After his victories on Tuesday, Donald Trump has accumulated more primary votes than any other GOP presidential candidate in history. With 13.4 million votes in this election cycle, Trump garnered over 3 million more than Mitt Romney in 2012 and 1.4 million more than the previous record holder, George W. Bush in 2000. What is truly astounding is that he did it against 16 opponents, most fully aligned with the party establishment.
In his campaign for the nomination, Trump won 36 states and accrued 1,542 delegates, more than 300 over the total needed to become the Republican standard bearer. His nearest competitor, Sen. Ted Cruz, has only 559 delegates, barely one-third Trump’s total.
His victory was even more amazing considering the fact that he spent very little of his own money, but had to withstand malicious attacks by his opponents. According to Joshua Green of Bloomberg News, Trump was targeted by $62 million in attack ads during the primary season. This level of negative campaign advertising is unprecedented in a presidential primary campaign and far exceeds the total amount spent in the 2012 campaign.
Over the past year, Trump has also faced almost monolithic opposition from Republican Party and congressional leaders. In fact, it took several meetings and Trump surpassing the delegate totals needed for victory for House Speaker Paul Ryan to issue a very lukewarm endorsement of the presumptive nominee. The tepid support did not last long for Ryan followed that up this week with a vicious denunciation of Trump as a racist because of his complaints about federal district court Judge Ernesto Curiel.
Ryan is a typical establishment Republican Party leader who despises what Trump represents, the grassroots.
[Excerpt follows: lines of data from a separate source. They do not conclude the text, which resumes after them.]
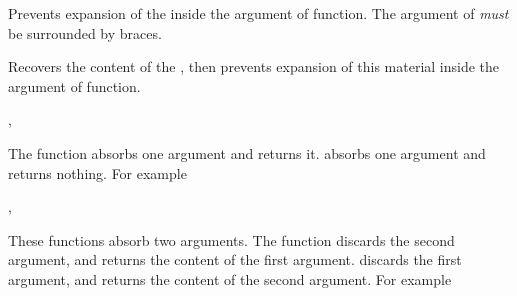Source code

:\documentclass[oneside]{book}
\let\tn=\cs
\begin{document}
\begin{function}{\ExpNot}
\begin{syntax}
 
\end{syntax}
Prevents expansion of the  inside the argument of  function.
The argument of  \emph{must} be surrounded by braces.
\end{function}

\begin{function}{\ExpValue}
\begin{syntax}
 
\end{syntax}
Recovers the content of the , then prevents expansion
of this material inside the argument of  function.
\end{function}

\begin{function}{\UseOne,\GobbleOne}
\begin{syntax}
 
 
\end{syntax}
The function  absorbs one argument and returns it.
 absorbs one argument and returns nothing.
For example
\begin{demohigh}
\end{demohigh}
\end{function}

\begin{function}{\UseGobble,\GobbleUse}
\begin{syntax}
  
  
\end{syntax}
These functions absorb two arguments.
The function  discards the second argument,
and returns the content of the first argument.
 discards the first argument,
and returns the content of the second argument.
For example
\begin{demohigh}
\end{demohigh}
\end{function}
\end{document}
Thus, despite Trump’s historic level of popular support, GOP elitists are still plotting to deny him the nomination. Some are meeting with disgruntled loser Mitt Romney at a Utah ranch this weekend to design anti-Trump strategy. Others, such as talk show host Hugh Hewitt, are calling for a delegate revolt at the Republican convention. Still others, such as pathetic commentator and publisher Bill Kristol, are hoping for a white knight to appear on the scene to save the country from a Trump presidency.
What are these Trump haters afraid of? Many claim that they don’t like his brash style and his controversial comments. Others believe that Trump is not a true conservative. However, in reality, most of the Trump haters are just afraid that they will lose control of the Republican Party, their contracts, their access, in effect, their power.
His party antagonists also have stark policies differences with Trump and are afraid he will pursue the policies he articulated on the campaign trail, namely to build a border wall and end these horrible trade deals. Most of the GOP establishment supports open borders and international trade deals, despite evidence that shows our manufacturing base has been decimated and countless jobs have been lost to foreign countries.
For so-called conservative purists, Trump is a charlatan, spewing lies on his way to the nomination. They overlook that Trump has promised to appoint only conservative Supreme Court Justices and even released a list of Federalist Society endorsed judges that he will choose from.
Trump has promised to rebuild the military, support the Second Amendment, cut taxes, end Obamacare, make our country energy independent, reform the Veterans Administration and get tough in the war against ISIS. On the issues that count, he is in line with the majority of Americans, while his opponents in the Republican Party and Hillary Clinton are clearly out of step.
Unlike Romney, the weak 2012 GOP nominee who was afraid to attack Obama, Trump will not be bashful about condemning Hillary. In a speech on Monday, he will outline her many questionable and corrupt activities.
It is truly sad that so many within the Republican Party actually want Trump to lose. Some probably have ambitions to run for President in 2020, like House Speaker Paul Ryan. While others are opposed to Trump’s border, immigration and trade policies and would be perfectly comfortable with Hillary Clinton as President.
Hillary will maintain the status quo and be a caretaker for a socialist federal government. Trump will be the real change agent, which is why he has garnered so much opposition among the Beltway elites.
So far, he has prevailed against incredible opposition and has a real chance to be elected in November. If he does, Donald Trump will usher in the type of change that this country desperately needs, leading a political revolution of middle class Americans that is long overdue.